A handful of international companies already operate in Cuba. For instance, Spanish hotel chain Melia has 26 properties on the island. U.S. companies, like Hilton Worldwide and Marriott International – the two largest chains by rooms – say they welcome any future opportunities to include Cuba in their rapidly growing global footprint.
“We will take our cues from the U.S. government, but look forward to opening hotels in Cuba, as companies from others countries have done already,” Marriott CEO Arne Sorenson said via an emailed statement.
While most Americans are prohibited from traveling to Cuba and spending money there, close relatives of Cubans, academics and people on accredited cultural education programs can visit. And there is a tiny but robust business in transporting people to Cuba.
Most operators are tiny storefront travel agents in the Miami area with names like Alina’s Travel Co. and Gina’s Travel Services. Those agents then charter planes from carriers like American Airlines to transport the groups.
About 124,000 U.S. citizens flew nonstop to Cuba last year, up from 77,000 in 2012, according to the Department of Commerce.
“Once people get a glimpse of Cuba, they always want to see more,” said Katharine Bonner, a senior executive at Connecticut-based tour operator Tauck, which runs tours there under a cultural exchange license. “Americans are very curious about a country that is 90 miles off our coast but has been off limits for so long.”
It is that isolation, in part, that is so appealing. There’s no McDonalds, no Starbucks. Bonner said once travel opens, there will be a rush to see Cuba before its gets “Americanized.”
“It’s almost like a country that has been frozen in time,” she said. “There’s going to be a desire to see Cuba before it changes.”
The challenge for the industry will be to offer trips to Cuba for eager tourists without alienating anti-Castro Cuban-Americans who stay in hotels or take cruises elsewhere. Regardless, for now, senior Obama administration officials say that travel to Cuba for tourist activities will remain prohibited.
U.S. airlines have been quietly dipping their toes in Cuba’s warm waters for years.

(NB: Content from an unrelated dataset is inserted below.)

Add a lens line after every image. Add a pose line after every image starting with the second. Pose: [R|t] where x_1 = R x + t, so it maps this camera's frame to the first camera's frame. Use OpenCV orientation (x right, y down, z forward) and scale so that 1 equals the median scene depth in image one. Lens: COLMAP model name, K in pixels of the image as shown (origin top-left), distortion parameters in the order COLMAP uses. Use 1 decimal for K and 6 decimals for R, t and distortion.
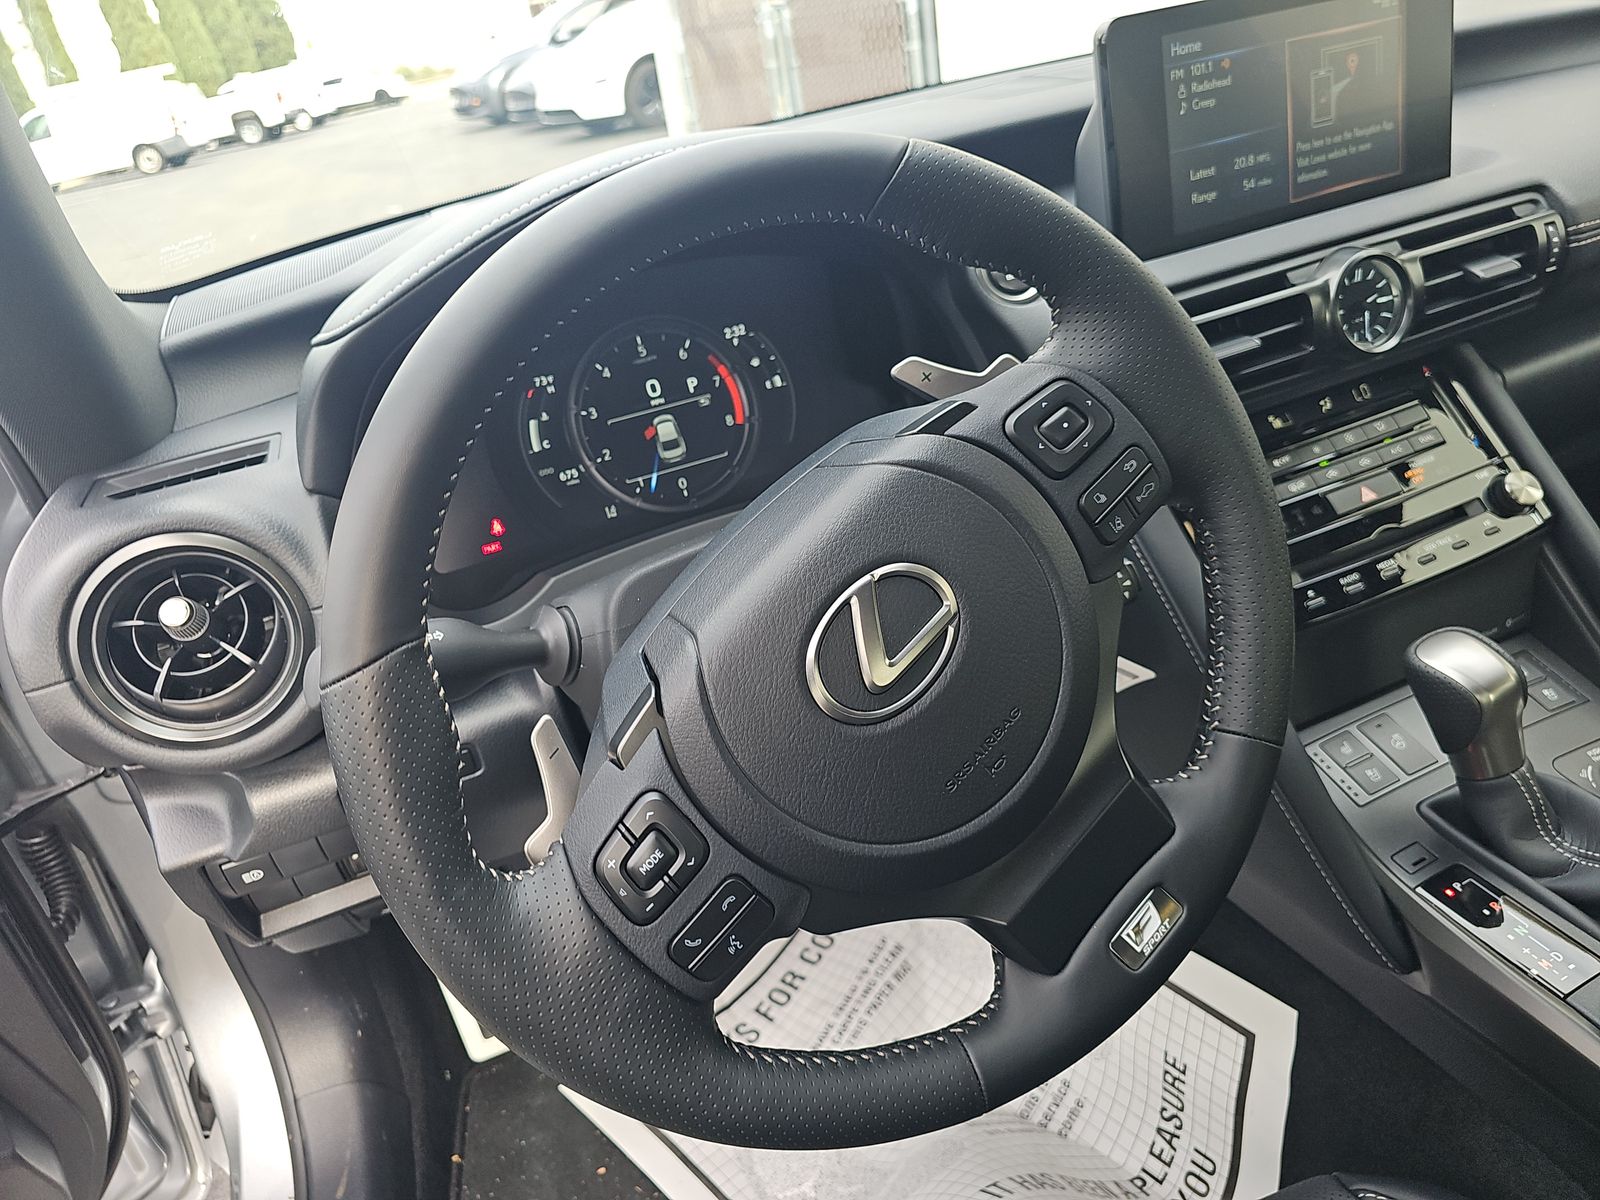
lens RADIAL K [[1076.5, 0, 796.9], [0, 1076.5, 544.3], [0, 0, 1]] dist [0.059687, -0.092796]
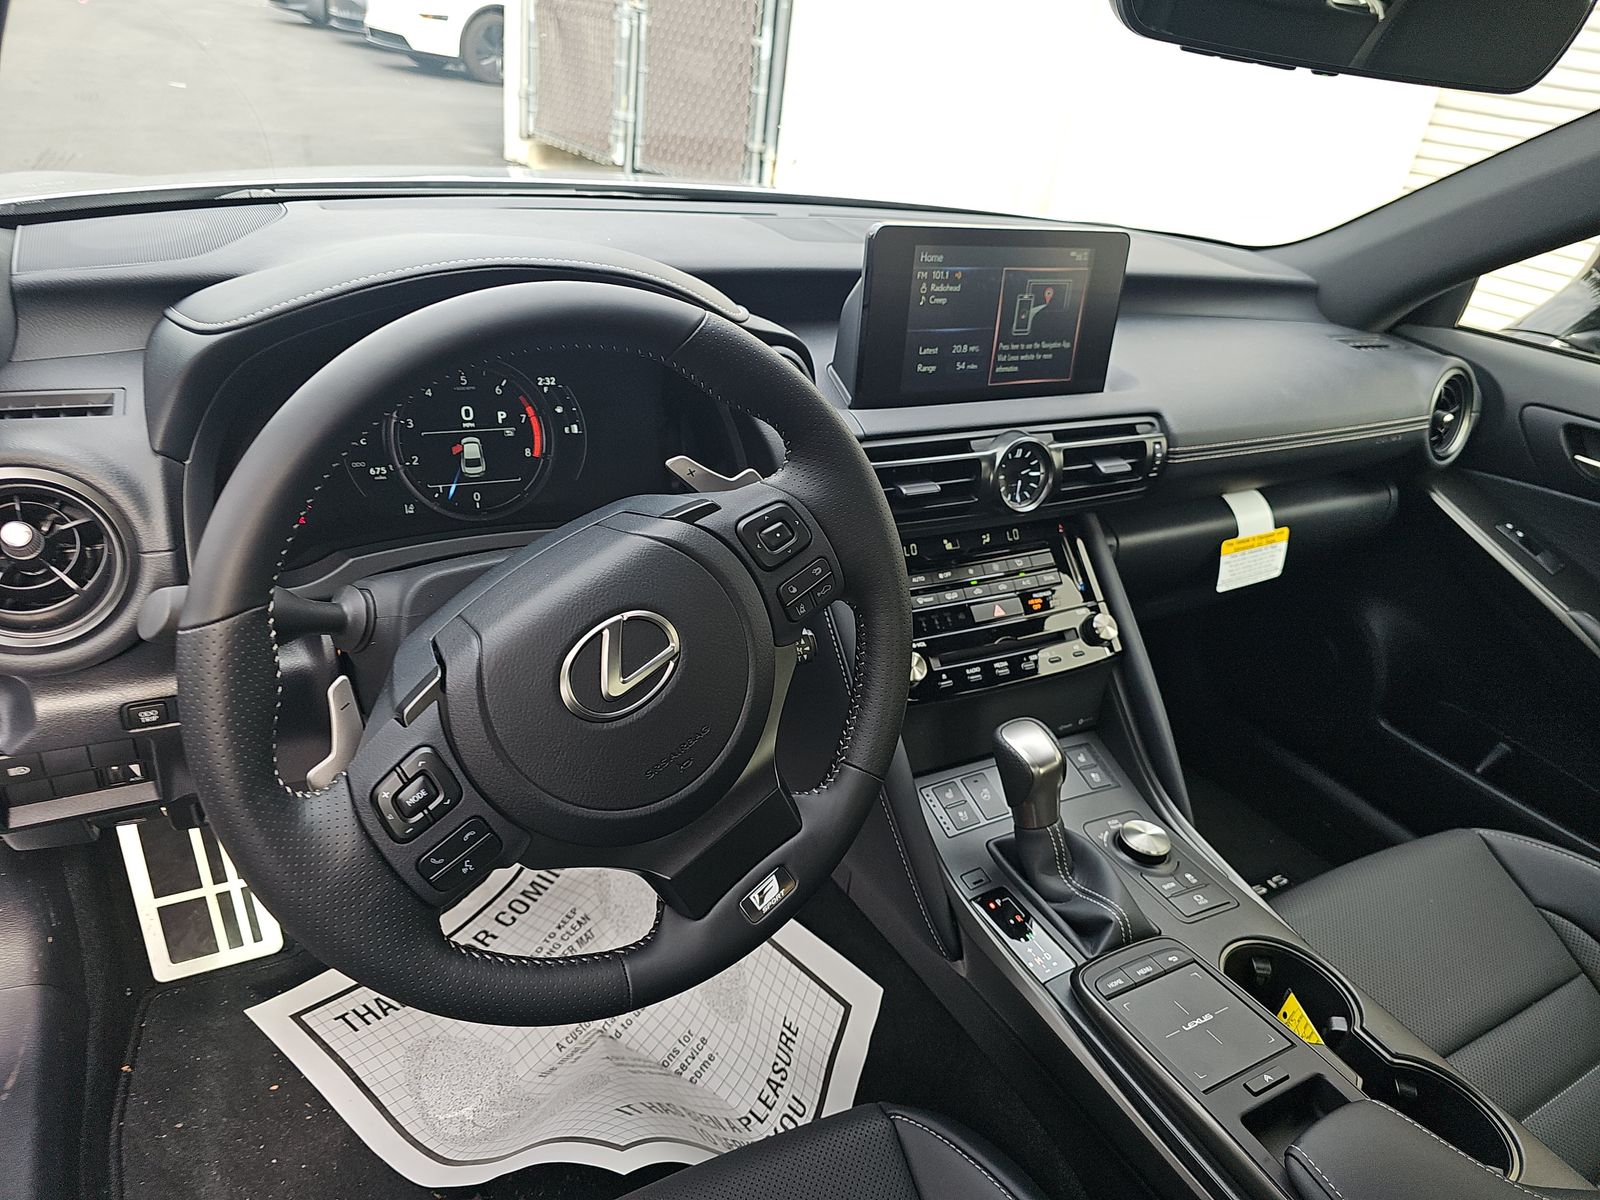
lens RADIAL K [[1093.6, 0, 797.5], [0, 1093.6, 578.4], [0, 0, 1]] dist [0.032715, -0.047657]
pose [[0.958222, 0.182990, 0.219831, -0.021336], [-0.187988, 0.982169, 0.001853, -0.043660], [-0.215572, -0.043102, 0.975536, -0.282305]]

American Airlines dominates many of the routes to Latin America with its hub in Miami. It’s run charters to Cuba for more than 15 years, according to spokeswoman Martha Pantin. It now operates 20 weekly flights from Miami to Havana, Holguin, Santa Clara and Cienfuegos and from Tampa to Havana and Holguin.
JetBlue Airways started flying Cuba charters in September 2011. It’s a very small part of the airline’s business; just three weekly flights on Airbus A320s with 50 to 80 customers, either to Havana or Santa Clara.
CEO David Barger told the Associated Press last year that the charters are a way of “just understanding what happens, if in fact there’s a normalization.”
Delta Air Lines, which operated more than 240 charter flights between October 2011 and December 2012, said it has no immediate plans to fly to Cuba. But, spokesman Anthony Black noted that “having served there through our charter operations, the groundwork has been laid for us to possibly serve the market if an opportunity becomes available.”
Airlines are granted the right to fly international routes through bilateral agreements between U.S. and foreign governments. A similar agreement would need to be reached with Cuba first. There is one dating back to 1953 – it was last updated on July 30, 1957 – that allows specific routes from New York, Washington D.C., Houston, New Orleans and the Florida cities of Miami, St. Petersburg, Tampa, Fort Lauderdale and West Palm Beach.
The one immediate change for licensed travelers: They will now be able to return to the U.S. with $400 in Cuban goods, including tobacco and alcohol. Limited amounts of Cuban cigars might be the new hot souvenir.